Basically, he is predicting the RBA is on a major easing trend and won't stop until rates are at 3.75% or lower. That would be a 3.25% (325bp) ease from the top of the cycle at 7.00%. He also reckons its not going to be the slow process some here are still suggesting.

Dr Oliver said:
This time around the economic threat is greater and given the blow out in mortgage rates versus the cash rate it may be necessary to ultimately cut the cash rate to a lower level (say to 3.75%) by the end of next year. Another factor pointing to a sharp further reduction in Australian interest rates over the next 6-12 months is that the household sector is more vulnerable today with much higher debt. The likelihood is that rising unemployment will trigger a desire to reduce debt and hence spending. Much lower mortgage rates will be necessary to make sure this does not turn into a downwards spiral
Of course, there is the usual caveats around rising unemployment and price pressure on assets, but we're all aware of that.

The crux of this all is, if you can hold onto your job then you'll do very well out of the next few years.

Cheers,
Michael
 
Thanks Michael

On job losses, I think a good thread would be "report real job losses" thread.

I suggest this as whilst there is a lot of talk of job losses, I personally don't know/see too many (yet) that are a direct result of the recession/downturn .

Kyneton Holden closed down after 50 years but that is more the price of fuel killing big engine Holden sales and the fact you can drive 1hr to bendigo or Melb CBD to get bulk sale deals than the meltdown?

Anyone seeing real layoffs? I would assume Salespeople are the first area to be hit.

Peter
 
Take2!.......I am changing my mind.....I think we will see 6% rates by April 2009 at the rate thngs are going!:p

Cheers
Sash


I think it will be a slow crawl to for the interest rates to get down to aobut 6.8%....perhaps in late 2010 - early 2011 from 9.6% in Aug. 2008.

As for whether to get fixed rates now....I would stick to variable for now. You can get about 0.7% off the standard variable rate so you should get a variable rate of 8.6% comfortable at the moment.

The one year rates are still high at the moment till we have another couple of rate drops. Perhaps Oct., Nov..:D
 
Hi, how hard do you want me to clap? I'll do my best to comply!

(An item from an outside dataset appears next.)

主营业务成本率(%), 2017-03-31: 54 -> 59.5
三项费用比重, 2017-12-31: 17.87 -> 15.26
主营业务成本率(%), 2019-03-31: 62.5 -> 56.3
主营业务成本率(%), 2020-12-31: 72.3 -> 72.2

Every % drop means a fair amount of money to me. Plus, I did an irritating thing to the bank - transferred $ from offset to FD when they offered 8.5%
Neat little trick. My home loan rate is now lower than my FD rate.

But they got the last laugh. They put the fee $20.

It should be illegal!

KY
 
If you have the chance, re-read this thread.

Literally two months back most of us were saying 200 points by April 09 and some not even that. Experts quoting 150, etc..

Only 60 days later and as of today, we are at 200 points and going down!

We live in interesting times....Peter
 
IF ...... only the banks/lenders will pass these cuts on:mad:
They were all so damn quick to put them up and some more than the RBA.
How or what can we do to see the rate cuts passed onto to us?

cheers
yadreamin
 
If you have the chance, re-read this thread.
....Peter

Yes..Isn't it amazing what a difference 60 days make. But the "guffaw of the century" has to go to the RBA and it's esteemed board of stuffed shirts who were persistently raising rates just a few months ago and are now dropping them as fast as they can. Just proves they can't forecast more than "three steps ahead". Hopeless. What a total joke this system is. You only have to roam around You-tube and there were videos back to 2007 that "flew the danger" flags loud and clear. ...and there's still the tiny matter of $13 trillion (that's trillion) exposure that our safe, tax payer guaranteed Aussie banks have to the toxic derivatives.